Open-core licensing for SaaS vendors

The licensing engine
you can audit.

Issue, validate, rotate, revoke, and transfer license keys. Five payment providers built in. Rust core is Apache-2.0 — your security team can read every line that touches a customer key.

Apache-2.0 core · SDKs for Python, Rust, TypeScript · Self-host or managed

Validate a license in your app
pip install sawabona-sdk

Your customer's SecOps team wants to know what's in the box.

When you sell software to a regulated buyer, the licensing layer touches keys, payments, and customer identity. Their security review will ask: who wrote this code, and can we audit it? Sawabona's answer is simple — the Rust core is Apache-2.0, published on GitHub. Read it. Fork it. Run it self-hosted if you need to.

License lifecycle, full surface.

Every operation a real customer support team needs — not just “create” and “check”.

POST /licenses

Issue

Generate a license key bound to a product, plan, and customer. Hash-only at rest — plaintext shown to the customer exactly once.

POST /licenses/validate

Validate

Verify a key at runtime. Returns the tier and feature flags. SDKs cache responses with sane TTLs for offline tolerance.

POST /licenses/{id}/rotate

Rotate

Issue a fresh key for the same license. Old key invalidated. Plaintext shown once; webhooks never re-expose it.

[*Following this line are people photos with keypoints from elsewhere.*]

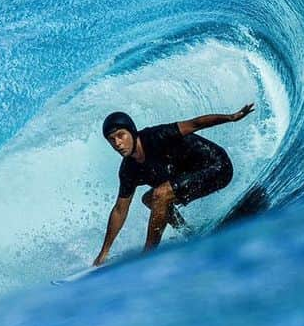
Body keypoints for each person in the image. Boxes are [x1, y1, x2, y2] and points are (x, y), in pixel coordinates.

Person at [92, 103, 255, 266]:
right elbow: (120, 210)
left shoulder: (157, 136)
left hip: (218, 166)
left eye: (121, 135)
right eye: (112, 140)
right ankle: (187, 232)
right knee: (149, 199)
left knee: (160, 195)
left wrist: (231, 117)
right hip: (191, 177)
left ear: (132, 132)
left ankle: (149, 254)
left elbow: (195, 124)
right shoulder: (129, 169)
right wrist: (104, 252)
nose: (117, 143)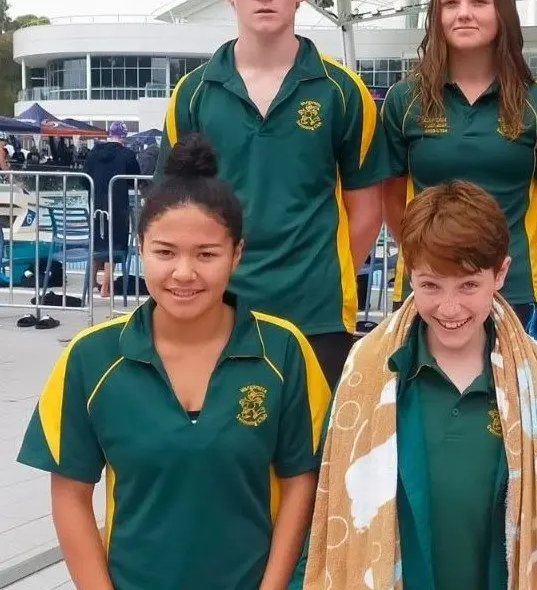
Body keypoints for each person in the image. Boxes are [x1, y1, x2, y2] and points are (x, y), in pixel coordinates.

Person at [301, 180, 537, 590]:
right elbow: (332, 501)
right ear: (409, 273)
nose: (450, 307)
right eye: (430, 285)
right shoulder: (368, 368)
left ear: (501, 273)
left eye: (469, 285)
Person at [17, 133, 331, 590]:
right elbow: (70, 493)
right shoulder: (92, 357)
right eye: (165, 252)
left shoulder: (283, 350)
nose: (184, 273)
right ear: (140, 247)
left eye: (207, 254)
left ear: (237, 255)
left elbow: (301, 480)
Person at [158, 0, 389, 388]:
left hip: (317, 312)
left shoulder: (342, 92)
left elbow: (367, 211)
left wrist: (322, 271)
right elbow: (172, 211)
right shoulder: (193, 94)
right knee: (225, 452)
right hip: (217, 306)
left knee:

POST /licenses/{id}/revoke

Revoke

Disable a license immediately. SDK caches respect a kill flag so the next validation call returns invalid.

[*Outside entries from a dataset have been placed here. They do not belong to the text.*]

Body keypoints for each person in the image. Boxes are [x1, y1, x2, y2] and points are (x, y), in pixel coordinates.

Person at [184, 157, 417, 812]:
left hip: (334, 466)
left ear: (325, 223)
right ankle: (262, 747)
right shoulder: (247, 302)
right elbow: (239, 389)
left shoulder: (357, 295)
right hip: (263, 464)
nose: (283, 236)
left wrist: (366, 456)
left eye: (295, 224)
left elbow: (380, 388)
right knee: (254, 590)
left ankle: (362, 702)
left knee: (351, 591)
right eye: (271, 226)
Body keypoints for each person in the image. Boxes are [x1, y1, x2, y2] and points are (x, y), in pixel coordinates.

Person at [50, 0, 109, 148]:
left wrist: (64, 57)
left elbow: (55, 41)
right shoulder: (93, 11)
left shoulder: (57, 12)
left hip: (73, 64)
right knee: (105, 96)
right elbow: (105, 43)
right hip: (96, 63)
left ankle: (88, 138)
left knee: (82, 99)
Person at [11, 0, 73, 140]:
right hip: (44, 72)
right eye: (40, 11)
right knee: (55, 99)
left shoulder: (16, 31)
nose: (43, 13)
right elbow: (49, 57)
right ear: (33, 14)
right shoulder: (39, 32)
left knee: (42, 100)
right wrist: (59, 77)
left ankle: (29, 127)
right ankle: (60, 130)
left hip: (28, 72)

POST /licenses/{id}/transfer

Transfer

Move a license between owners (e.g. company acquisition). New key issued, old one invalidated — full chain visible in audit logs.

GET /licenses/key/{key}

Lookup & list

Support-friendly endpoints for “what's the status of this key?” without exposing plaintext anywhere.

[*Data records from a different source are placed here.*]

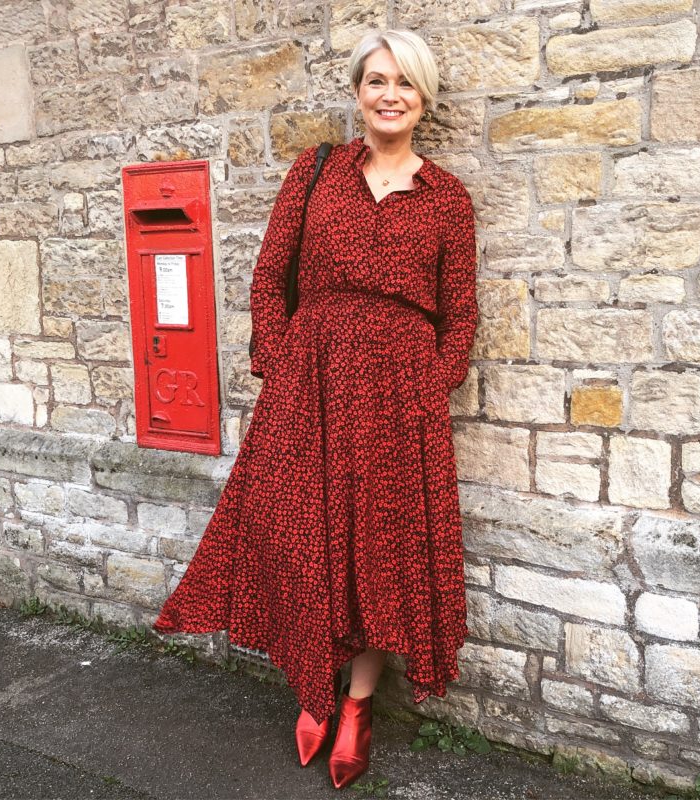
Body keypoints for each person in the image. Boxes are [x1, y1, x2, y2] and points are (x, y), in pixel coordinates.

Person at [153, 28, 478, 790]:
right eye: (376, 80)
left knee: (374, 555)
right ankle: (311, 686)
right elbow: (270, 279)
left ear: (424, 98)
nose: (389, 94)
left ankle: (358, 705)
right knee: (302, 537)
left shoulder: (448, 198)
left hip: (399, 399)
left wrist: (433, 387)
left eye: (404, 82)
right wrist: (282, 364)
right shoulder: (316, 170)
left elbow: (459, 312)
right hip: (313, 381)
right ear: (358, 93)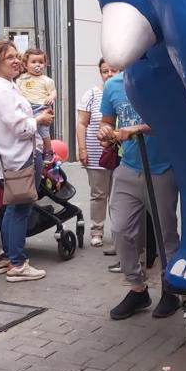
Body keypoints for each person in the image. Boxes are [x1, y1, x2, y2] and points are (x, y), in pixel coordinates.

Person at [99, 70, 181, 320]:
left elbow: (174, 122)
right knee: (121, 230)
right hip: (129, 166)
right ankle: (137, 288)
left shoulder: (164, 80)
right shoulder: (112, 85)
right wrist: (105, 132)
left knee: (165, 232)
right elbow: (107, 122)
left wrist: (141, 128)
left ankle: (172, 288)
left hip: (161, 169)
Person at [0, 40, 55, 282]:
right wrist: (40, 120)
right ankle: (18, 264)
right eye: (8, 57)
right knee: (20, 209)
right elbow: (21, 128)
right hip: (18, 156)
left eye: (15, 55)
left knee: (12, 209)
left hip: (10, 155)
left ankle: (6, 258)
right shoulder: (2, 91)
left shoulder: (1, 86)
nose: (15, 60)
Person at [77, 59, 118, 249]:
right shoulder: (92, 94)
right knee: (99, 194)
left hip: (121, 155)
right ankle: (97, 231)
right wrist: (82, 149)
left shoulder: (125, 91)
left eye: (113, 70)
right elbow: (82, 123)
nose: (109, 74)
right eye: (105, 71)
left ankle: (120, 234)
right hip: (96, 155)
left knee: (118, 196)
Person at [17, 48, 57, 158]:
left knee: (43, 129)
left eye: (41, 62)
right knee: (26, 129)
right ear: (25, 65)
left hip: (40, 107)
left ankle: (48, 150)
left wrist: (51, 96)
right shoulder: (21, 79)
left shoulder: (47, 80)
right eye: (33, 62)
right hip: (26, 107)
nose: (37, 65)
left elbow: (53, 91)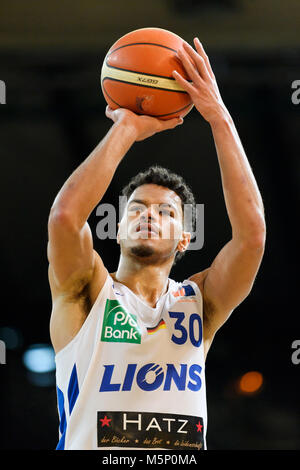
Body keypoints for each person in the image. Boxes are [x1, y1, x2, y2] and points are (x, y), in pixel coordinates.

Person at [47, 38, 266, 450]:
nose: (149, 215)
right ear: (116, 228)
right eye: (137, 209)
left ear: (186, 238)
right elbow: (64, 218)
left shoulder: (201, 301)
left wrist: (218, 116)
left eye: (166, 212)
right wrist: (126, 128)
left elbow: (252, 237)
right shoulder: (86, 291)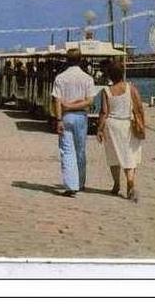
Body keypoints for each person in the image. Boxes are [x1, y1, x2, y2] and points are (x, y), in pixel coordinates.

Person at [52, 49, 98, 197]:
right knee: (80, 150)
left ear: (66, 60)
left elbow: (57, 100)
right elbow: (90, 101)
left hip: (66, 117)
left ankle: (71, 185)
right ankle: (81, 182)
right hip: (81, 117)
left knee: (67, 150)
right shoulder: (87, 78)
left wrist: (59, 118)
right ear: (81, 60)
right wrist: (76, 104)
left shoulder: (60, 78)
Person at [97, 61, 145, 201]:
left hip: (111, 125)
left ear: (110, 75)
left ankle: (116, 184)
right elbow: (139, 107)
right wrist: (142, 123)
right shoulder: (131, 88)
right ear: (122, 73)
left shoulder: (106, 91)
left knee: (113, 155)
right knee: (129, 154)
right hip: (126, 124)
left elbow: (104, 112)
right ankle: (130, 181)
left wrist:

All endpoints emit structured audit log events. Keys are stored hashed (key_hash only) — plaintext exists in your response body, never in the database.

Five providers, one license event

Payments tied to license lifecycle.

Each payment provider ships as its own Rust crate. A successful payment fires a license event; a refund or dispute fires a revocation. No glue code in your app.

Stripe

Global

Paddle

Global (MoR)

Square

North America

Flutterwave

Africa

Paystack

Africa

If your buyers are global, Stripe alone leaves money on the table. Each provider is a drop-in crate — add the one your customer's bank actually settles with.

Three SDKs. Thin on purpose.

The SDKs validate licenses. That's it. No bundled HTTP client, no async runtime, no framework opinions — embed them in any project without pulling 200 transitive deps.

Python

sawabona-sdk

Pure Python. No native dependencies. Drop into any FastAPI / Django / Flask app.

pip install sawabona-sdk

Rust

sawabona-sdk

Minimal Rust crate. No tokio runtime baked in, no sled, no transitive sawabona-core.

cargo add sawabona-sdk

TypeScript

@sawabona/sdk

Browser and Node. ESM and CJS bundles via tsup. Strict TypeScript types.

npm install @sawabona/sdk

Pricing.

Self-host the Rust core for free, or use the managed SaaS. Same engine in both.

Managed plans, scoped to you.

From a single product to a fully white-labelled, dedicated, self-hosted-ready deployment — we scope the plan and quotas around your products, your volume, and your compliance needs. Tell us what you're shipping and we'll send a quote.

Or run the Rust core yourself — Apache-2.0, no usage limits, no phone-home.

The licensing layer behind theAIstep.

Every paid product in the theAIstep stack — Jagora, Lisaba premium extensions, Oluso‑pro, Ushahidi‑saas, Kumbukumbu‑saas — validates its tier through Sawabona. Same Rust core, same key shape, same audit surface. If you license commercial software in this ecosystem, you're already running it.

Building under audit?

Sawabona keys also co-sign Oluso intent records (the signed_intent memory type in Kumbukumbu, the BIM identity in Oluso). One signing story across licensing and runtime evidence.

See the Compliance Bundle →

Hash-only at rest. Plaintext shown once.

The licenses table holds a key_hash — never the plaintext key. The plaintext is returned exactly once in the API response that creates, rotates, or transfers a license. Webhooks deliver an opaque license identifier, never the key itself. Lose the key, rotate it — never restore from the database.

This is a doctrine, not a feature flag. It survives upgrades and refactors because the regression test suite locks it.